En el caso de las pensiones a lxs trabajadorxs jubiladxs que cotizaron de 30 a 35 años, el 50% recibió una pensión menor a 296.332 pesos (USD 400): menos que el salario mínimo[2].
El aumento del pasaje de metro que desató la rebelión implicaba que un trabajador gastara cerca del 10% de su salario mensual sólo para ir y volver de su trabajo.
“Este modelo, elogiado por todo el capitalismo y los partidos de derecha por años, destruyó desde el inicio toda probabilidad de industrialización del país, que hoy no produce prácticamente nada, a excepción de materias primas y productos agrícolas, vino y la pesca industrial del salmón en el sur en manos de las multinacionales”[3].
Este es el modelo que se acaba de estrellar contra la
movilización popular que ya venía expresándose “sector por sector” con los
reclamos estudiantiles, la marea feminista, la lucha contra las AFP o las
enormes huelgas de portuarios y profesores.
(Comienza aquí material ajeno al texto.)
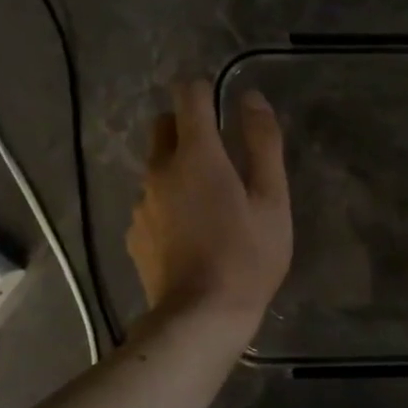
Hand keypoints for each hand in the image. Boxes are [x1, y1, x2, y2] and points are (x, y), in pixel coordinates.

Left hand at [127, 80, 292, 326]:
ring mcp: (141, 203)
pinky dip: (169, 203)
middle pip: (165, 127)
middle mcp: (159, 169)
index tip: (223, 105)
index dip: (205, 90)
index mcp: (196, 154)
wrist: (201, 317)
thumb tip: (252, 99)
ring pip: (158, 167)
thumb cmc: (248, 255)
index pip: (188, 95)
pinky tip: (192, 234)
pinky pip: (152, 201)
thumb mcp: (272, 199)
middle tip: (222, 158)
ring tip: (211, 204)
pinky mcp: (134, 233)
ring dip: (179, 169)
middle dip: (189, 127)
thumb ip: (263, 144)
Ese momento ya pasó: el enemigo ha
sido identificado por los trabajadores y el pueblo, y están dispuestos a todo para
derrotarlo y abrir el camino a un nuevo Chile.
[1] IMS Health, en BBC Mundo, Noticias de América Latina, 29/10/19.
[2] En la web theclinic.cl, 30/07/19. Según un estudio de la fundación SOL, el 50% de los nuevos jubilados recibió una pensión autofinanciada inferior a los 48 mil pesos.
[3] “El derrumbe del modelo chileno”, en Alternativa Socialista N° 747 (Argentina).